• INSTRUCTION
Rewrite the lines of the records as a JSON list of strings, one string per line with blank lines left out, starting with the line containing "collector number: 8179" (that line included) and continuing through the end of the records.
═════ STORED RECORDS
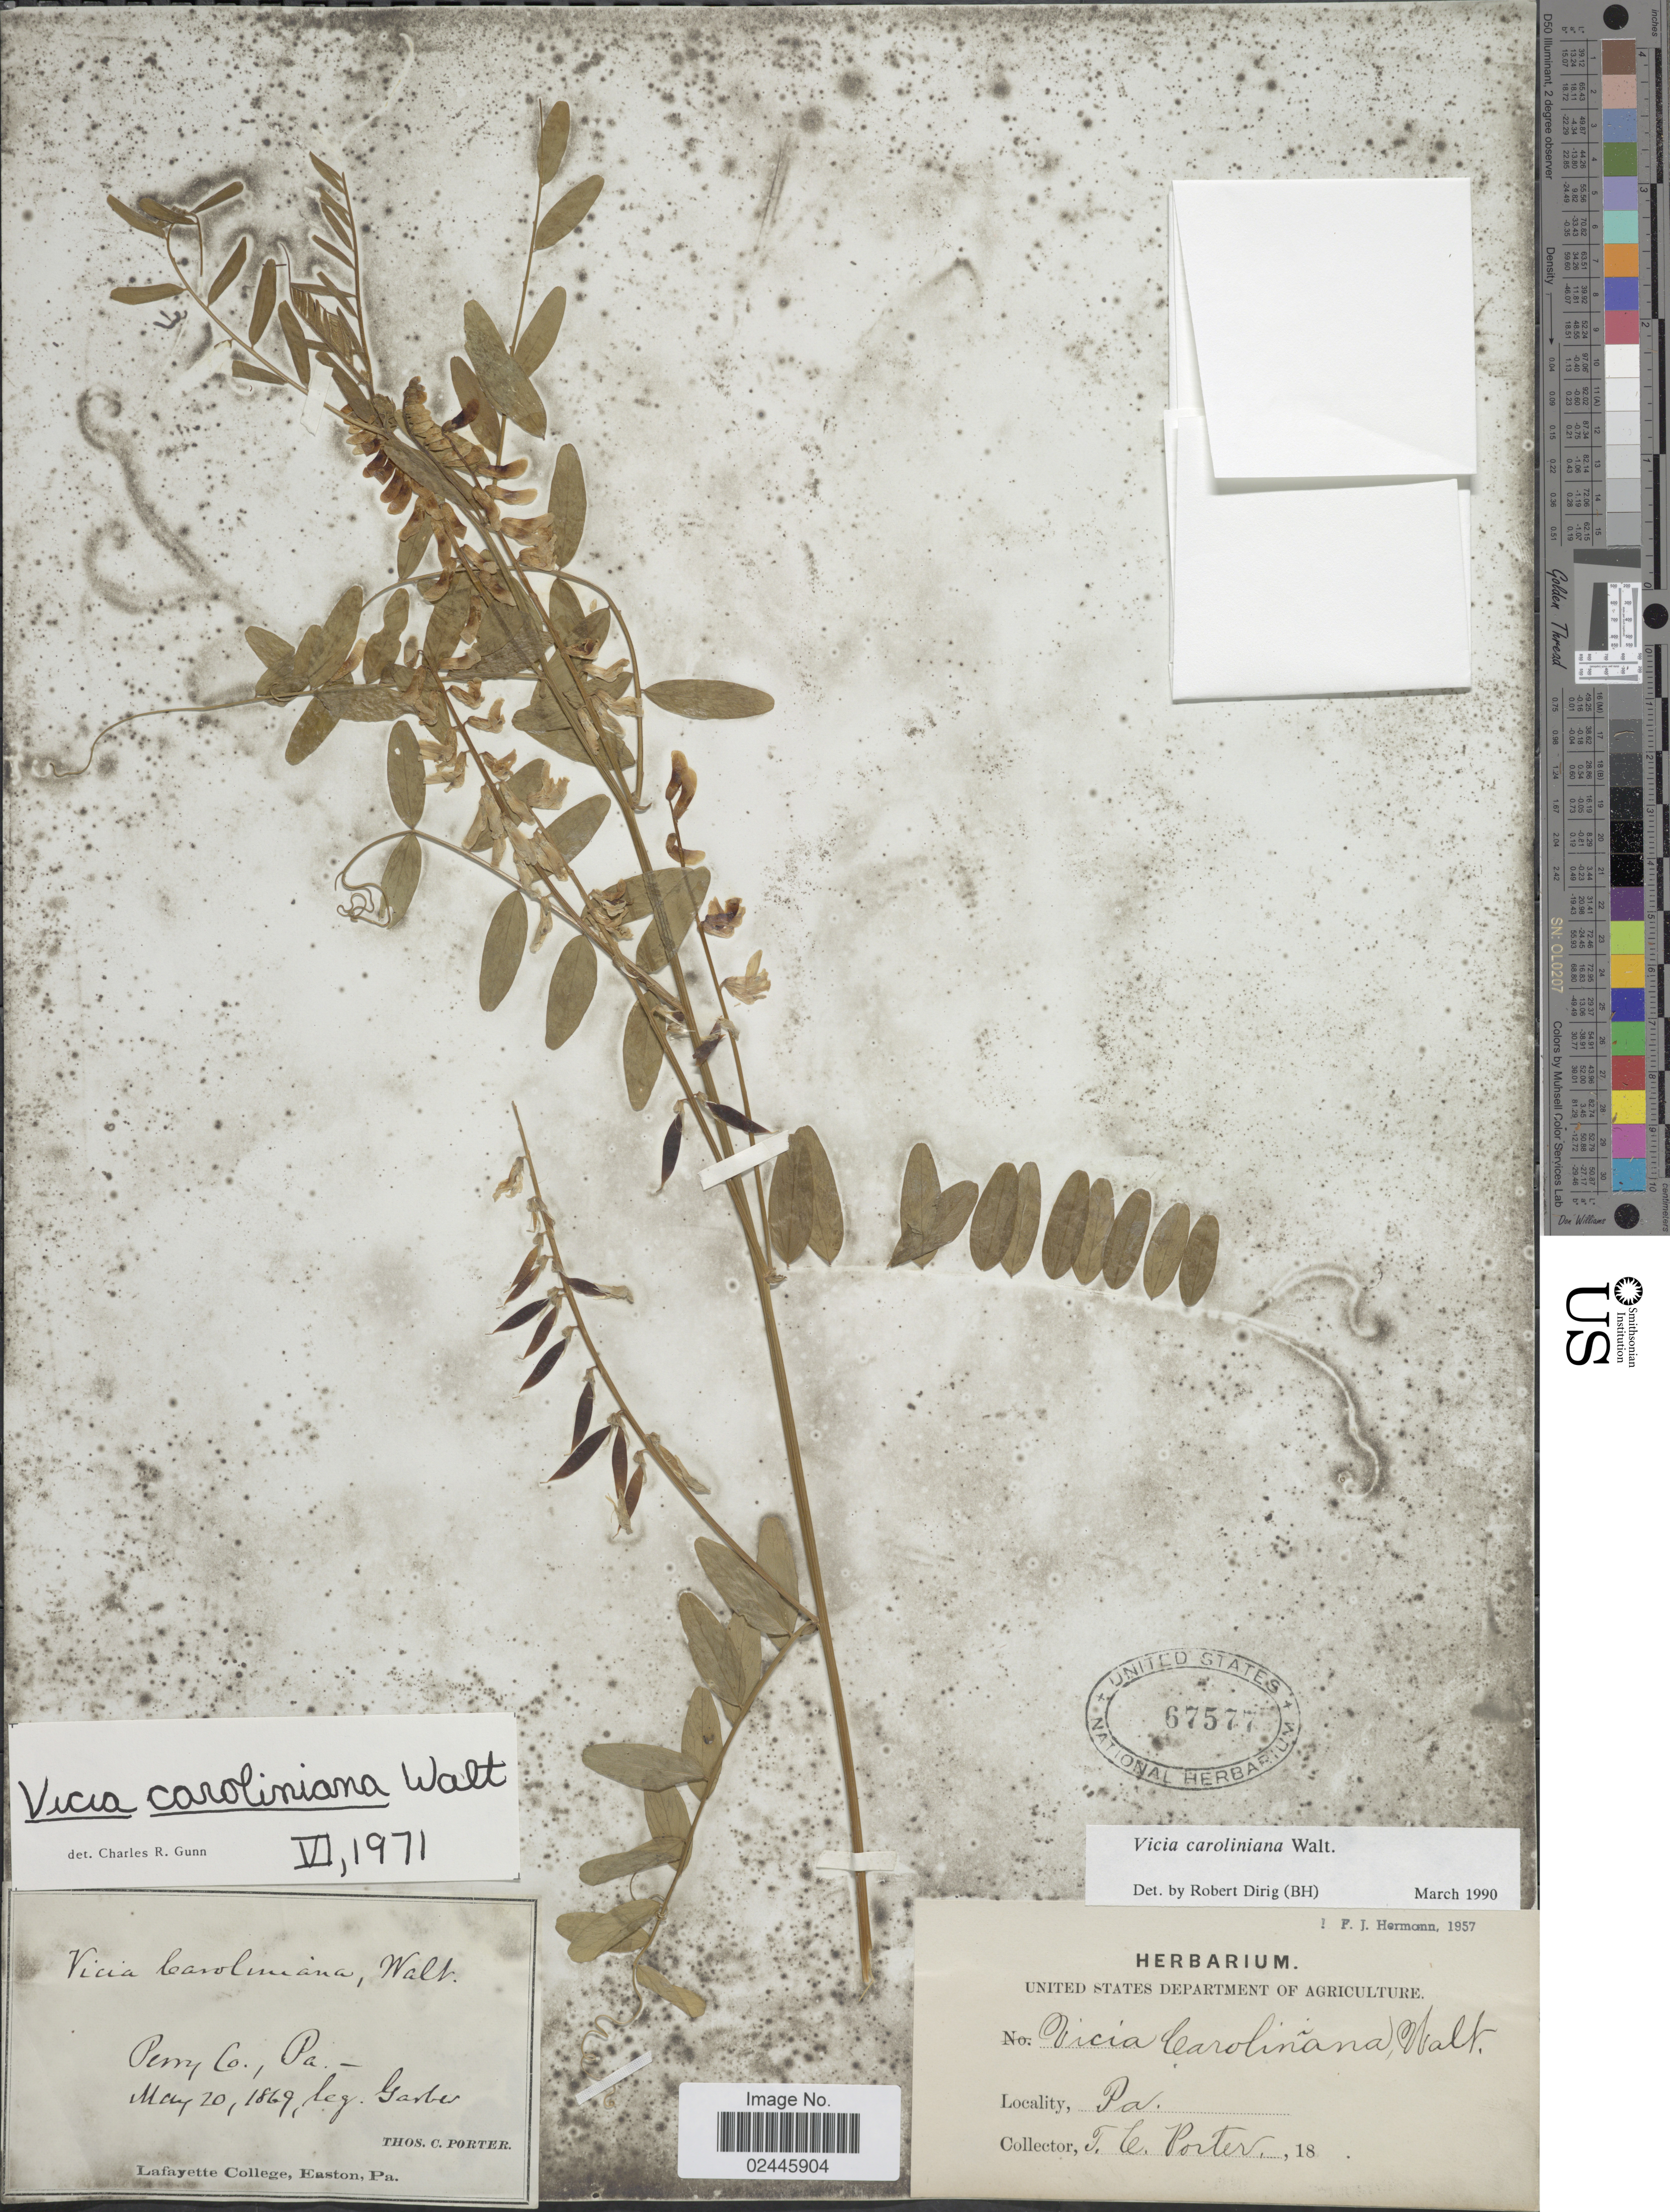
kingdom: Plantae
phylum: Tracheophyta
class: Magnoliopsida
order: Fabales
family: Fabaceae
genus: Vicia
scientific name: Vicia caroliniana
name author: Walter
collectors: -- Garber & T. Porter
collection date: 1869-05-20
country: United States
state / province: Pennsylvania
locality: Perry Co.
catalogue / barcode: US 67577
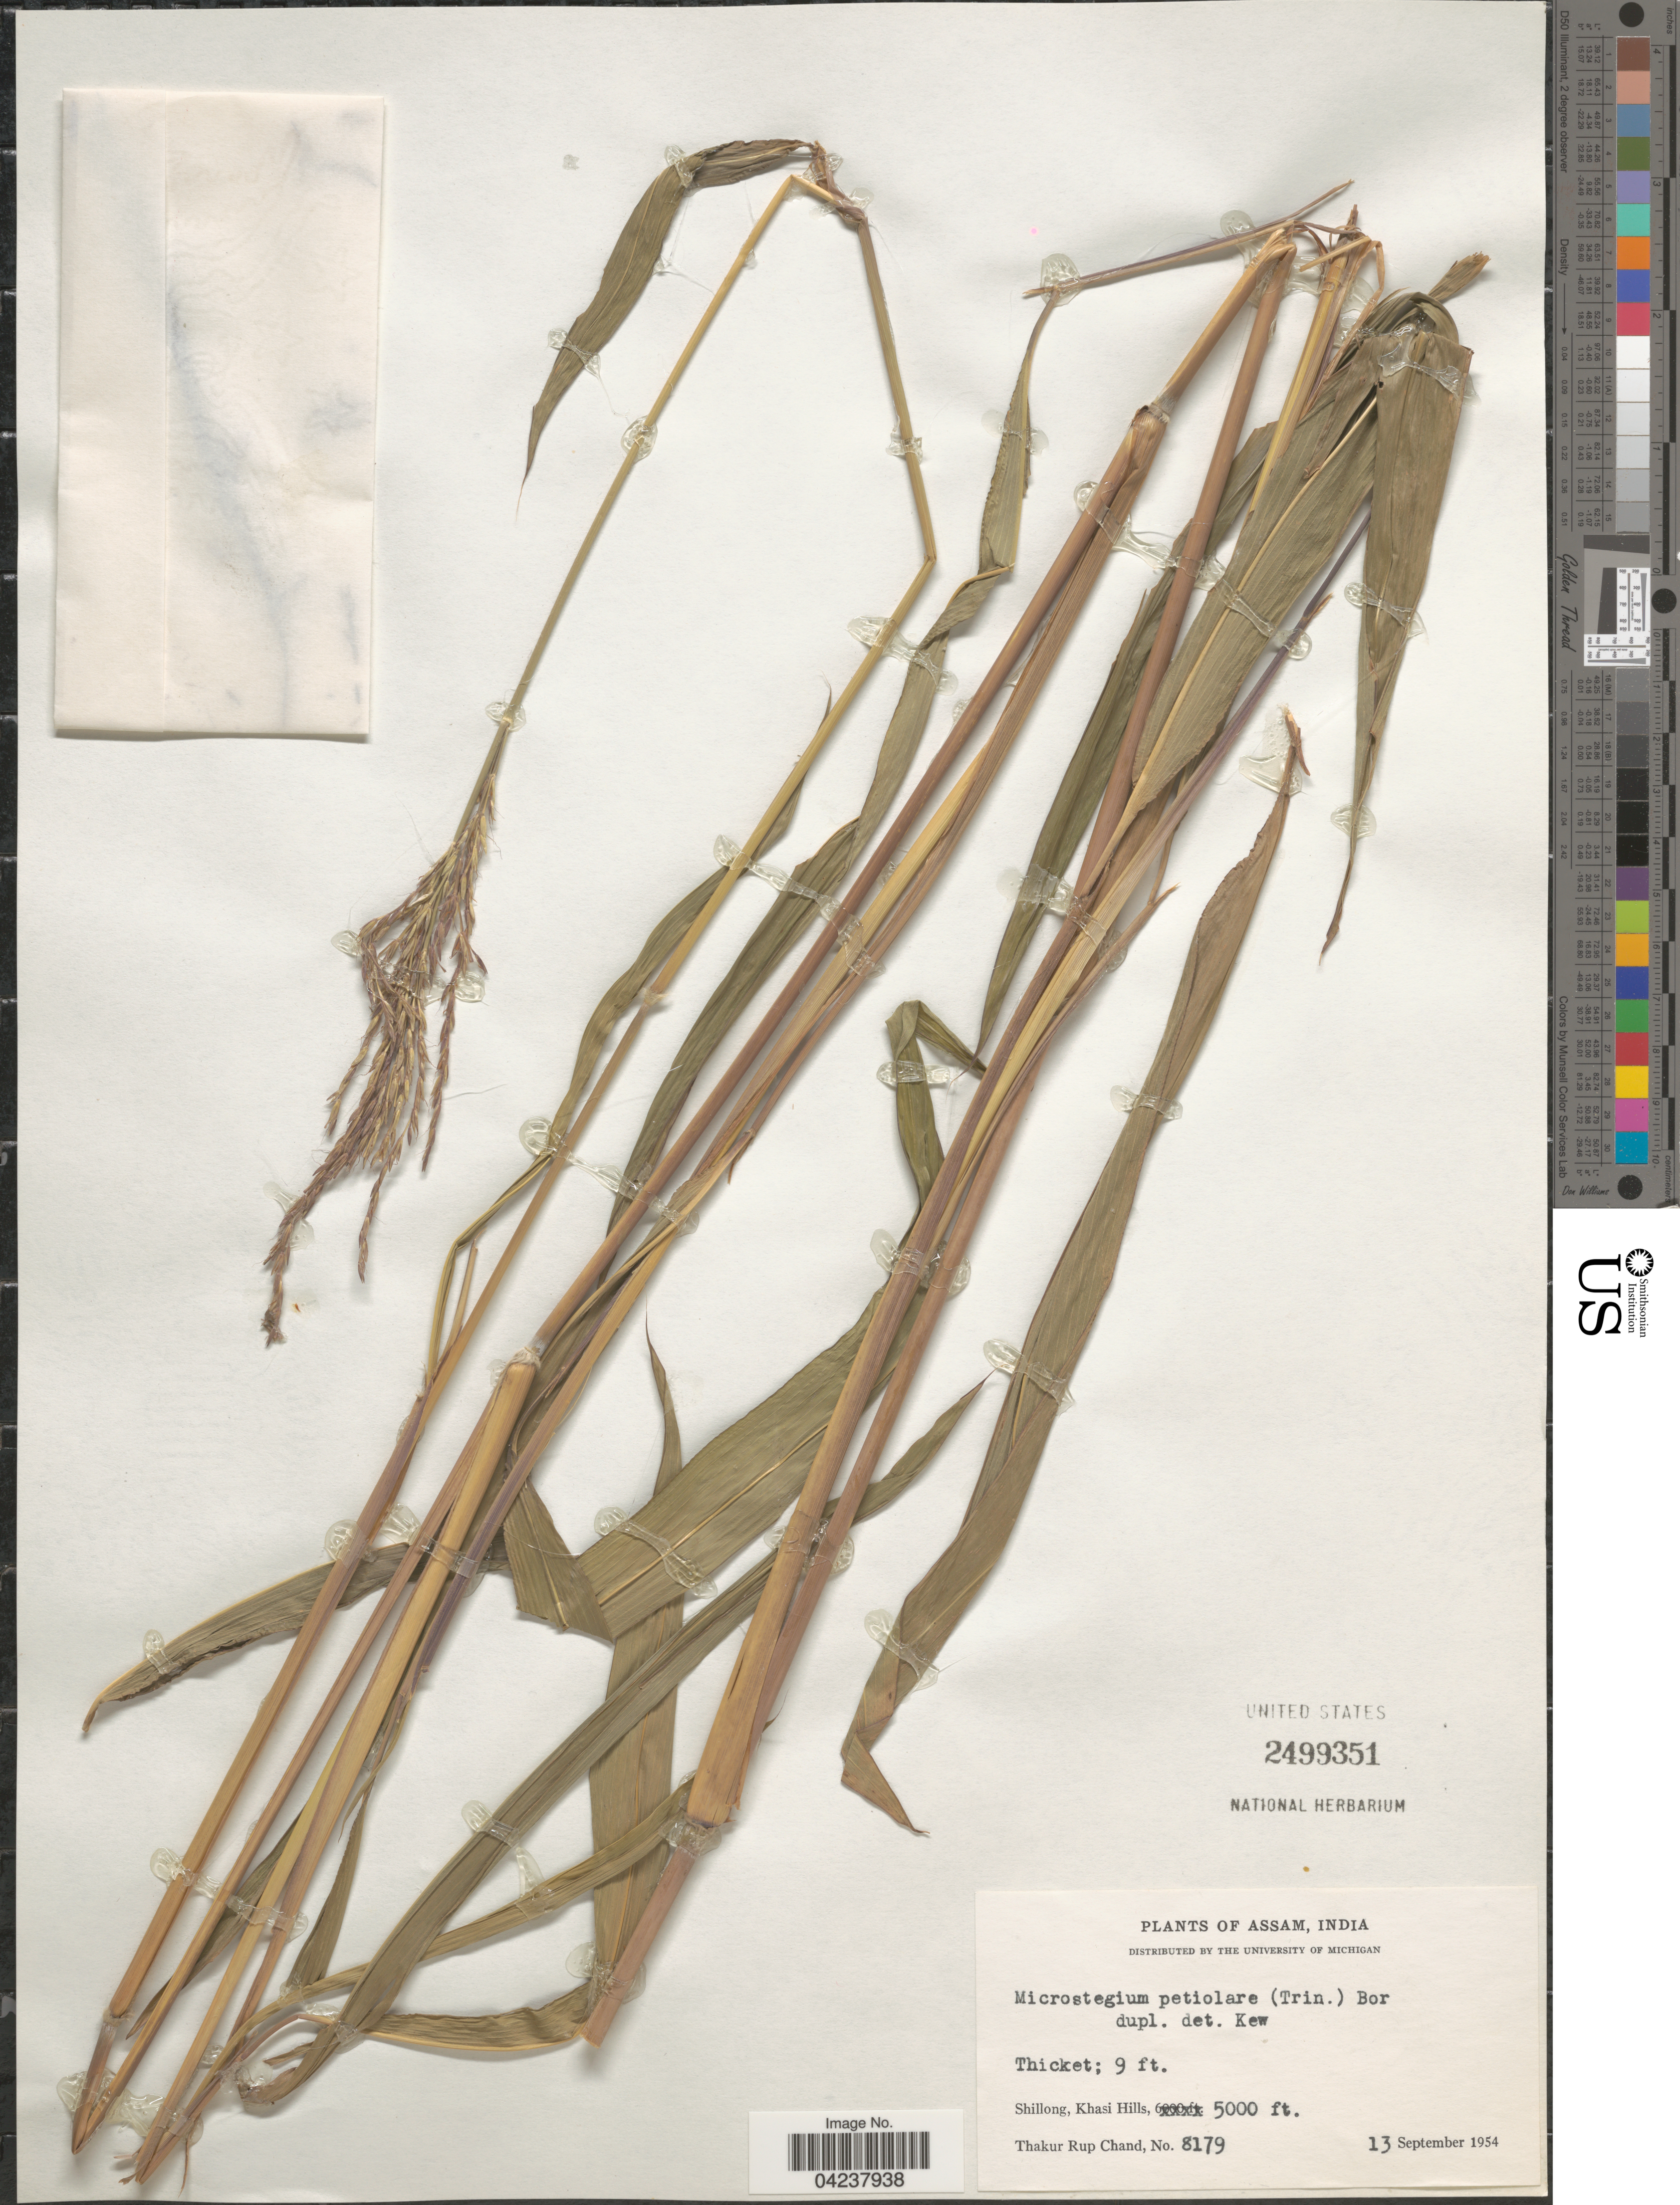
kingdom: Plantae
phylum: Tracheophyta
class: Liliopsida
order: Poales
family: Poaceae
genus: Microstegium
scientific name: Microstegium petiolare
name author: (Trin.) Bor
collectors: T. R. Chand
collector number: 8179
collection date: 1954-09-13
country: India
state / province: Meghalaya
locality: Shillong, Khasi Hills.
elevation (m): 1524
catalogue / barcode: US 2499351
══════════
• SOLUTION TO THE EXERCISE
[
  "collector number: 8179",
  "collection date: 1954-09-13",
  "country: India",
  "state / province: Meghalaya",
  "locality: Shillong, Khasi Hills.",
  "elevation (m): 1524",
  "catalogue / barcode: US 2499351"
]